__Exercise objective__: Search the entries for the word "features". Copy every line that holds it.

Saved entries
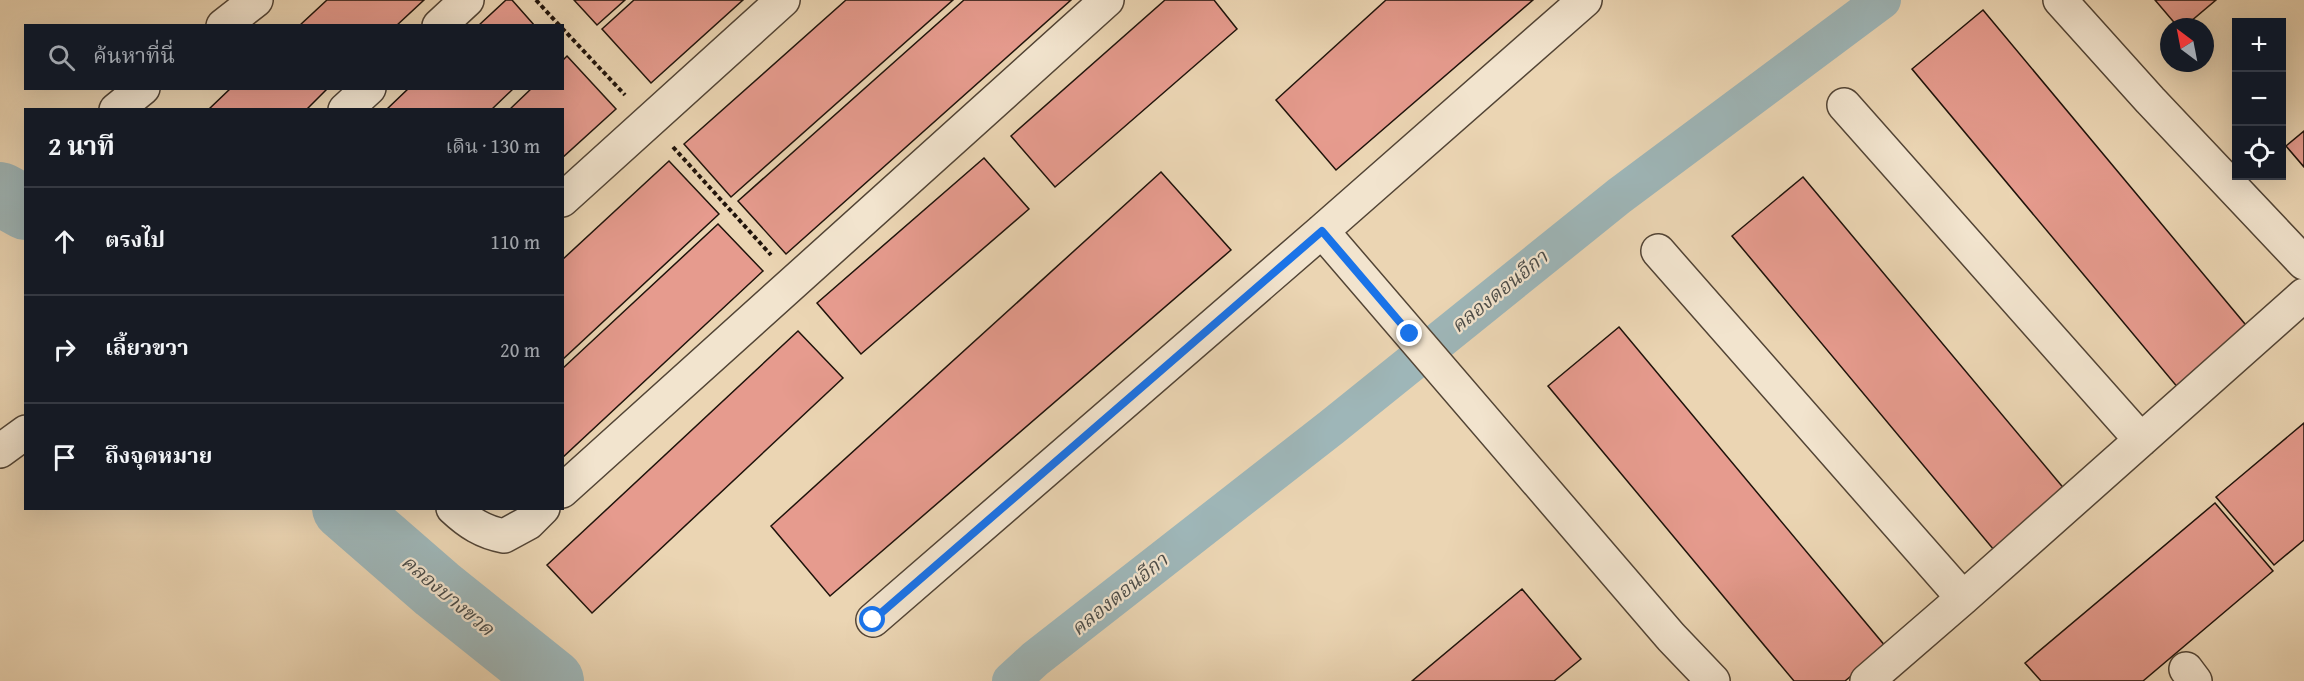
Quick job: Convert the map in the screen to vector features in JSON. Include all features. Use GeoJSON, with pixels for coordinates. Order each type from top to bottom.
{"type":"FeatureCollection","features":[{"type":"Feature","properties":{"kind":"street"},"geometry":{"type":"LineString","coordinates":[[226,24],[256,0]]}},
{"type":"Feature","properties":{"kind":"street"},"geometry":{"type":"LineString","coordinates":[[440,24],[467,0]]}},
{"type":"Feature","properties":{"kind":"street"},"geometry":{"type":"LineString","coordinates":[[564,198],[783,0]]}},
{"type":"Feature","properties":{"kind":"street"},"geometry":{"type":"LineString","coordinates":[[564,489],[1107,0]]}},
{"type":"Feature","properties":{"kind":"street"},"geometry":{"type":"LineString","coordinates":[[873,620],[1586,0]]}},
{"type":"Feature","properties":{"kind":"street"},"geometry":{"type":"LineString","coordinates":[[2060,0],[2150,100],[2304,263]]}},
{"type":"Feature","properties":{"kind":"street"},"geometry":{"type":"LineString","coordinates":[[119,108],[141,90]]}},
{"type":"Feature","properties":{"kind":"street"},"geometry":{"type":"LineString","coordinates":[[347,108],[367,90]]}},
{"type":"Feature","properties":{"kind":"street"},"geometry":{"type":"LineString","coordinates":[[1844,105],[2141,440]]}},
{"type":"Feature","properties":{"kind":"street"},"geometry":{"type":"LineString","coordinates":[[1322,231],[1671,637],[1713,681]]}},
{"type":"Feature","properties":{"kind":"street"},"geometry":{"type":"LineString","coordinates":[[1658,251],[1963,598]]}},
{"type":"Feature","properties":{"kind":"street"},"geometry":{"type":"LineString","coordinates":[[1867,681],[2304,295]]}},
{"type":"Feature","properties":{"kind":"street"},"geometry":{"type":"LineString","coordinates":[[0,451],[24,433]]}},
{"type":"Feature","properties":{"kind":"street"},"geometry":{"type":"LineString","coordinates":[[455,510],[466,520],[487,532],[504,536],[528,523],[541,510]]}},
{"type":"Feature","properties":{"kind":"path"},"geometry":{"type":"LineString","coordinates":[[537,0],[558,24]]}},
{"type":"Feature","properties":{"kind":"path"},"geometry":{"type":"LineString","coordinates":[[564,30],[795,282]]}},
{"type":"Feature","properties":{"kind":"building"},"geometry":{"type":"Polygon","coordinates":[[[327,0],[424,0],[398,24],[301,24],[327,0]]]}},
{"type":"Feature","properties":{"kind":"building"},"geometry":{"type":"Polygon","coordinates":[[[506,0],[512,0],[533,24],[480,24],[506,0]]]}},
{"type":"Feature","properties":{"kind":"building"},"geometry":{"type":"Polygon","coordinates":[[[574,0],[625,0],[597,25],[574,0]]]}},
{"type":"Feature","properties":{"kind":"building"},"geometry":{"type":"Polygon","coordinates":[[[634,0],[743,0],[651,83],[602,29],[634,0]]]}},
{"type":"Feature","properties":{"kind":"building"},"geometry":{"type":"Polygon","coordinates":[[[846,0],[953,0],[731,197],[684,144],[846,0]]]}},
{"type":"Feature","properties":{"kind":"building"},"geometry":{"type":"Polygon","coordinates":[[[964,0],[1071,0],[786,254],[738,201],[964,0]]]}},
{"type":"Feature","properties":{"kind":"building"},"geometry":{"type":"Polygon","coordinates":[[[1165,0],[1214,0],[1237,29],[1055,187],[1011,136],[1165,0]]]}},
{"type":"Feature","properties":{"kind":"building"},"geometry":{"type":"Polygon","coordinates":[[[1386,0],[1533,0],[1336,170],[1276,100],[1386,0]]]}},
{"type":"Feature","properties":{"kind":"building"},"geometry":{"type":"Polygon","coordinates":[[[2155,0],[2216,0],[2195,18],[2170,18],[2155,0]]]}},
{"type":"Feature","properties":{"kind":"building"},"geometry":{"type":"Polygon","coordinates":[[[1983,10],[2250,330],[2179,389],[1912,69],[1983,10]]]}},
{"type":"Feature","properties":{"kind":"building"},"geometry":{"type":"Polygon","coordinates":[[[567,56],[616,109],[564,156],[564,108],[511,108],[530,90],[564,90],[564,59],[567,56]]]}},
{"type":"Feature","properties":{"kind":"building"},"geometry":{"type":"Polygon","coordinates":[[[229,90],[326,90],[308,108],[210,108],[229,90]]]}},
{"type":"Feature","properties":{"kind":"building"},"geometry":{"type":"Polygon","coordinates":[[[407,90],[512,90],[493,108],[388,108],[407,90]]]}},
{"type":"Feature","properties":{"kind":"building"},"geometry":{"type":"Polygon","coordinates":[[[2304,131],[2304,167],[2286,146],[2304,131]]]}},
{"type":"Feature","properties":{"kind":"building"},"geometry":{"type":"Polygon","coordinates":[[[984,158],[1029,209],[861,354],[817,303],[984,158]]]}},
{"type":"Feature","properties":{"kind":"building"},"geometry":{"type":"Polygon","coordinates":[[[669,161],[719,214],[564,358],[564,258],[669,161]]]}},
{"type":"Feature","properties":{"kind":"building"},"geometry":{"type":"Polygon","coordinates":[[[1161,172],[1231,250],[830,596],[771,526],[1161,172]]]}},
{"type":"Feature","properties":{"kind":"building"},"geometry":{"type":"Polygon","coordinates":[[[1803,177],[2071,497],[1999,556],[1732,236],[1803,177]]]}},
{"type":"Feature","properties":{"kind":"building"},"geometry":{"type":"Polygon","coordinates":[[[718,224],[763,271],[564,456],[564,367],[718,224]]]}},
{"type":"Feature","properties":{"kind":"building"},"geometry":{"type":"Polygon","coordinates":[[[1619,327],[1886,647],[1845,681],[1794,681],[1548,386],[1619,327]]]}},
{"type":"Feature","properties":{"kind":"building"},"geometry":{"type":"Polygon","coordinates":[[[798,331],[843,378],[592,613],[547,565],[798,331]]]}},
{"type":"Feature","properties":{"kind":"building"},"geometry":{"type":"Polygon","coordinates":[[[2304,423],[2304,540],[2274,565],[2216,497],[2304,423]]]}},
{"type":"Feature","properties":{"kind":"building"},"geometry":{"type":"Polygon","coordinates":[[[2215,503],[2273,571],[2143,681],[2041,681],[2025,663],[2215,503]]]}},
{"type":"Feature","properties":{"kind":"building"},"geometry":{"type":"Polygon","coordinates":[[[1522,589],[1581,659],[1554,681],[1412,681],[1522,589]]]}},
{"type":"Feature","properties":{"kind":"waterway","name":"คลองดอนอีกา"},"geometry":{"type":"LineString","coordinates":[[1011,681],[1035,659],[1332,427],[1619,196],[1882,0]]}},
{"type":"Feature","properties":{"kind":"waterway","name":"คลองบางขวด"},"geometry":{"type":"LineString","coordinates":[[0,194],[24,207]]}},
{"type":"Feature","properties":{"kind":"waterway","name":"คลองบางขวด"},"geometry":{"type":"LineString","coordinates":[[346,510],[437,589],[552,681]]}},
{"type":"Feature","properties":{"kind":"route"},"geometry":{"type":"LineString","coordinates":[[873,620],[1322,231],[1410,334]]}}]}
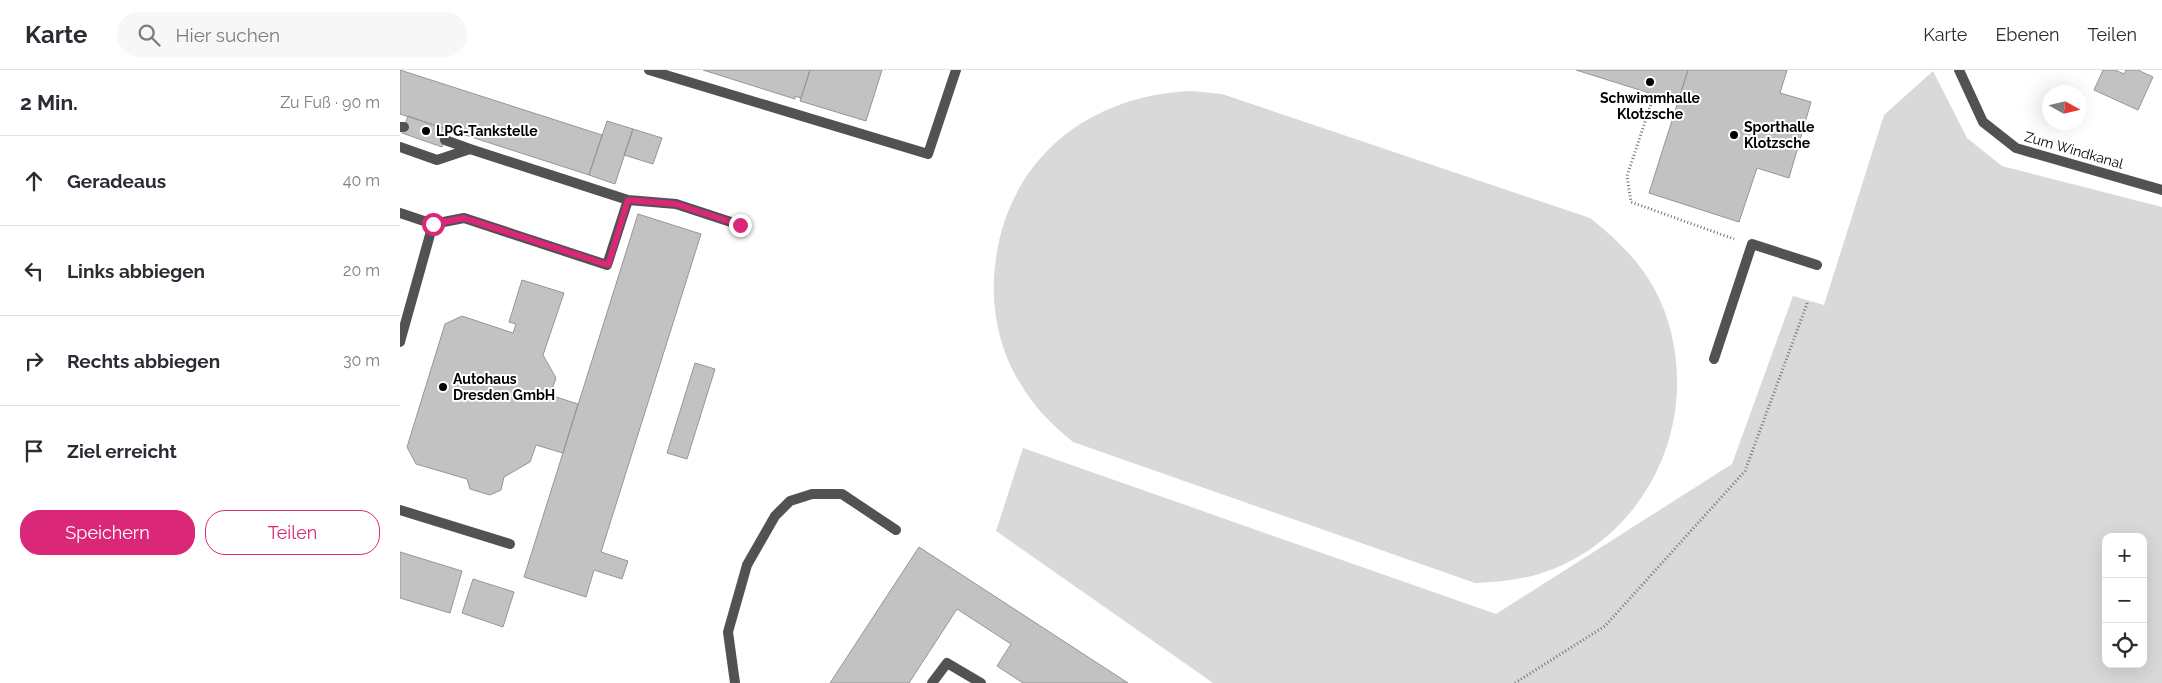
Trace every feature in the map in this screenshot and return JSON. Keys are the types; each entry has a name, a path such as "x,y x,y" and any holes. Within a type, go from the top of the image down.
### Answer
{"street":[{"path":"649,70 928,154 956,70"},
{"name":"Zum Windkanal","path":"1959,70 1982,122 2016,148 2162,190"},
{"path":"445,140 628,200 676,204 740,225"},
{"path":"400,147 437,160 470,149"},
{"path":"400,213 433,224 464,218 608,265 628,200"},
{"path":"400,342 433,224"},
{"path":"1714,359 1752,244 1817,265"},
{"path":"735,683 728,632 747,565 775,516 790,501 812,494 842,494 896,530"},
{"path":"400,510 510,544"},
{"path":"932,683 947,663 981,683"}],"path":[{"path":"1654,95 1627,176 1631,202 1752,244"},
{"path":"1515,683 1605,626 1745,471 1808,301"}],"shaded area":[{"path":"1933,71 1967,138 2002,166 2162,207 2162,683 1213,683 996,531 1023,448 1496,614 1732,464 1793,296 1824,305 1884,115"},
{"path":"1192,91 1222,94 1590,218 1626,251 1649,279 1665,312 1674,346 1677,381 1675,413 1668,444 1656,473 1640,500 1620,524 1596,545 1569,562 1523,578 1475,583 1073,442 1037,408 1013,371 1003,346 996,319 994,278 1000,238 1012,202 1031,171 1054,144 1083,122 1116,106 1152,96"}],"building":[{"path":"400,70 602,135 589,175 400,114"},
{"path":"703,70 810,70 801,98 795,96 795,99"},
{"path":"810,70 882,70 866,121 800,101"},
{"name":"Schwimmhalle Klotzsche","path":"1576,70 1688,70 1678,102"},
{"name":"Sporthalle Klotzsche","path":"1688,70 1787,70 1780,93 1811,102 1789,178 1757,168 1739,222 1649,193"},
{"path":"2103,70 2115,70 2124,74 2126,70 2138,70 2153,77 2138,110 2094,90"},
{"path":"408,116 448,130 442,147 402,133"},
{"path":"607,121 633,129 615,184 589,175"},
{"path":"633,129 662,138 653,164 624,155"},
{"path":"638,214 701,234 601,552 628,561 622,579 594,570 586,597 524,577"},
{"path":"522,280 564,293 543,355 556,378 550,395 578,404 563,453 536,445 530,462 504,477 501,490 490,495 470,489 467,479 416,464 407,447 445,324 462,316 513,333 516,324 509,322"},
{"path":"695,363 715,369 687,459 667,453"},
{"path":"919,547 1128,683 1023,683 997,666 1011,644 957,609 909,683 830,683"},
{"path":"400,552 462,571 450,613 400,598"},
{"path":"473,579 514,592 503,627 462,613"}],"place":[{"name":"Schwimmhalle Klotzsche","path":"1650,82"},
{"name":"LPG-Tankstelle","path":"426,131"},
{"name":"Sporthalle Klotzsche","path":"1734,135"},
{"name":"Autohaus Dresden GmbH","path":"443,387"}],"route":[{"path":"433,224 464,218 608,265 628,200 676,204 740,225"}]}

__Solution for this task__:
Quick job: Convert the map in the screen to vector features in JSON. Include all features. Use GeoJSON, with pixels for coordinates. Order each type from top to bottom.
{"type":"FeatureCollection","features":[{"type":"Feature","properties":{"kind":"street"},"geometry":{"type":"LineString","coordinates":[[226,24],[256,0]]}},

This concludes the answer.